There are over 900 types of salvia plants, from "salvia divinorum," whose leaves are often used as a hallucinogen, to "salvia sinaloensis," which is often planted in butterfly gardens. Salvia plants thrive in full sun, and are most often found growing in warm climate zones, although in more temperate climates it can be grown indoors. The fact that salvia is a full-sun loving plant is why you must pay attention to the moisture content of the soil, especially when the plants are still young seedlings.
Water the seedlings to keep the small seedling pots moist, but not wet. Soil that is too wet can cause root rot. Salvia seedlings also like humidity, so if they are still very young use a plant mister to moisten the air around the plants. If you do not have a plant mister, create a dome for the seedlings by following step 2.
Create a greenhouse effect for the young salvia seedlings by making a dome over them with a clear plastic bag. Make sure the bag is not touching the plants. This dome will help trap in moisture, and will eliminate the need for misting.

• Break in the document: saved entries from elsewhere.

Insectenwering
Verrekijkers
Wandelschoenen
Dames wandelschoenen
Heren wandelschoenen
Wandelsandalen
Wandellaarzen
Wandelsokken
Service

Soak the soil when you move your seedlings to a larger pot or garden site. Be sure that the pots and gardens have good drainage so that the salvia does not become waterlogged.
Water weekly with a thorough soaking once you have transplanted your seedling. If your growing area is experiencing extremely hot weather or drought conditions, water every two to three days; otherwise, follow a schedule of watering once per week. As the salvia grows, keep the soil moist to slightly dry, never waterlogged.